Geranium nodosum and Geranium phaeum

These deciduous geraniums will thrive in dark, dry conditions. Geranium nodosum has purple-pink flowers from spring to autumn and grows to 50cm height and spread. For a larger plant try Geranium phaeum, which grows to 80cm tall and 45cm wide and has dark violet flowers. Both species have a range of cultivars available with flowers in shades of white, pink, purple or blue.

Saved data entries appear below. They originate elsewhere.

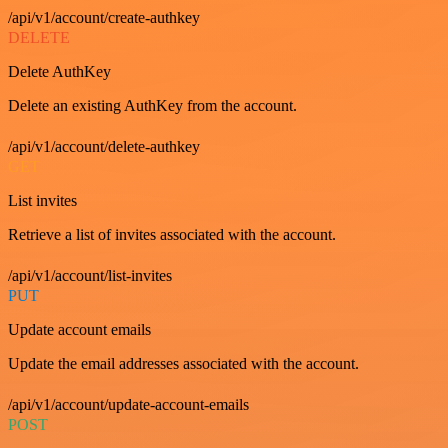
/api/v1/account/create-authkey
DELETE
Delete AuthKey
Delete an existing AuthKey from the account.
/api/v1/account/delete-authkey
GET
List invites
Retrieve a list of invites associated with the account.
/api/v1/account/list-invites
PUT
Update account emails
Update the email addresses associated with the account.
/api/v1/account/update-account-emails
POST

Pachysandra terminalisPachysandra terminalis

The Japanese spurge (shown right) is an evergreen, bushy plant which will grow to only 20cm tall but will spread much further than this, providing excellent year round ground cover. In early summer deep pink buds appear followed by small spikes of fragrant white flowers.

Tolmiea menziesii

This semi-evergreen, spreading plant (commonly called the pickaback plant) produces heart-shaped, ivy-like leaves and grows to 60cm tall by 1m spread. In early summer spikes of chocolate-brown flowers appear. For paler, mottled leaves try the cultivar T. m. ‘Taff’s Gold’.


Periwinkles, whether Vinca minor or Vinca major, will cope with shady, dry conditions and provide ground cover with their long, trailing stems. V. minor grows to 20cm tall while V. major reaches 45cm. Various cultivars of both species are available, providing flowers in a range of blues and violets, some with variegated leaf margins. Vinca plants can be invasive, so be prepared to cut them back regularly.